Technically, the overshoot is not "unjustified", and in fact arises because how we measure the error. Here is the intent of the interpolation in signal processing philosophy: If we are to reconstruct a continuous signal from its samples then how can the samples be obtained that the reconstructed signal using these samples is the "best" representation of that original possibly non-bandlimited function. The "best" part will be measured by error between original, possibly unknown, function and the reconstructed function. For ideal sinc reconstruction it turns out that the best way to obtain the samples is to use the actual samples of the original signal itself. However, if we are going to reconstruct using other methods, is that still the best way to obtain samples? E.g.:- Lets pick linear interpolation, and one would find that even linear interpolation would exhibit ringing. Normally, we don't see that in linear interpolation, because we use the actual samples. However, if we use the actual samples, then linear interpolation is not the doing the best it can do. We need to derive an alternate set of samples and then interpolate between them for min. error.

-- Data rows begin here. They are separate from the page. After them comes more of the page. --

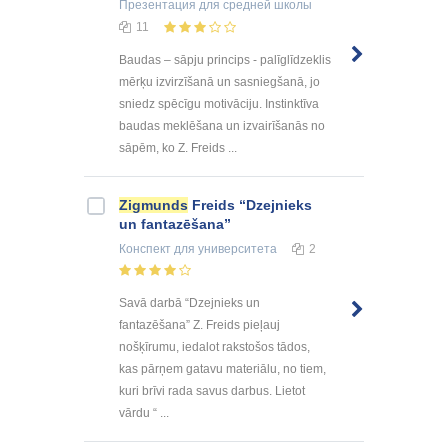
Презентация
для средней школы
11
Baudas – sāpju princips - palīglīdzeklis
mērķu izvirzīšanā un sasniegšanā, jo
sniedz spēcīgu motivāciju. Instinktīva
baudas meklēšana un izvairīšanās no
sāpēm, ko Z. Freids ...
Zigmunds
Freids “Dzejnieks
un fantazēšana”
Конспект
для университета
2
Savā darbā “Dzejnieks un
fantazēšana” Z. Freids pieļauj
nošķīrumu, iedalot rakstošos tādos,
kas pārņem gatavu materiālu, no tiem,
kuri brīvi rada savus darbus. Lietot
vārdu “ ...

Unfortunately, we are typically given samples and can't change the way we acquired them. However, even in such cases optimizations exist that shall try to mitigate the effect of information loss by considering the way samples were acquired and the reconstruction kernel jointly.

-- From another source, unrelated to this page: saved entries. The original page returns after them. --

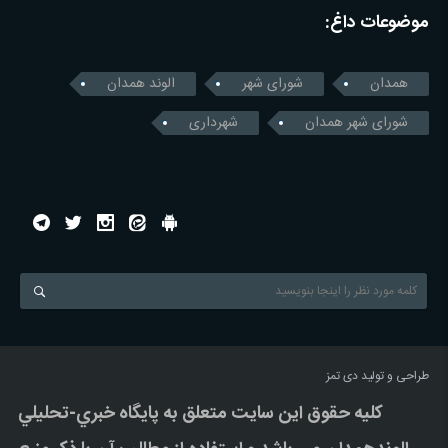
موضوعات داغ:
همدان
شورای شهر
الوند همدان
شورای شهر همدان
شهرداری
طراحی و تولید
دی تمز
کليه حقوق اين سايت متعلق به پایگاه خبري-تحليلي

Now as suggested by EsbenHR, one can use a Hermite polynomial instead of a cubic spline for getting rid of "ringing-type" stuff. However, that should be done with this understanding that the goal is to generate a visually pleasing image and not necessarily the technically best reconstruction from the original image.
On the other hand, if we keep the reconstruction kernel fixed, then different ways of measuring error will produce different level of suppression on the ringing phenomenon. As I mentioned in an earlier post that the L1 norm is less sensitive to the presence of outliers (a sharp step causing ringing in our case here).

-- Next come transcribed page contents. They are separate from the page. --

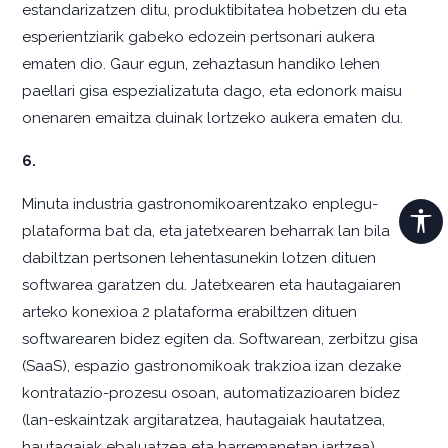
estandarizatzen ditu, produktibitatea hobetzen du eta
esperientziarik gabeko edozein pertsonari aukera
ematen dio. Gaur egun, zehaztasun handiko lehen
paellari gisa espezializatuta dago, eta edonork maisu
onenaren emaitza duinak lortzeko aukera ematen du.
6.
Minuta industria gastronomikoarentzako enplegu-
plataforma bat da, eta jatetxearen beharrak lan bila
dabiltzan pertsonen lehentasunekin lotzen dituen
softwarea garatzen du. Jatetxearen eta hautagaiaren
arteko konexioa 2 plataforma erabiltzen dituen
softwarearen bidez egiten da. Softwarean, zerbitzu gisa
(SaaS), espazio gastronomikoak trakzioa izan dezake
kontratazio-prozesu osoan, automatizazioaren bidez
(lan-eskaintzak argitaratzea, hautagaiak hautatzea,
hautagaiak ebaluatzea eta harremanetan jartzea).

For example: consider the numbers {1, 2, 5, 9, 112=outlier}. If we want to approximate them by a constant then using:
L1 norm: gives the estimator as 5,
L2 norm (least squares): gives the estimator as 25.8.
L_infinity (max) norm: gives the estimator as 56.5.
As seen L2 and L_infinity are way off, while L1 is justified, and it also gave another satisfying result that the estimator, i.e., 5, was actually present in the original set of numbers.
However, optimization in spaces other than L2 is challenging and not easy and is something to be wary of.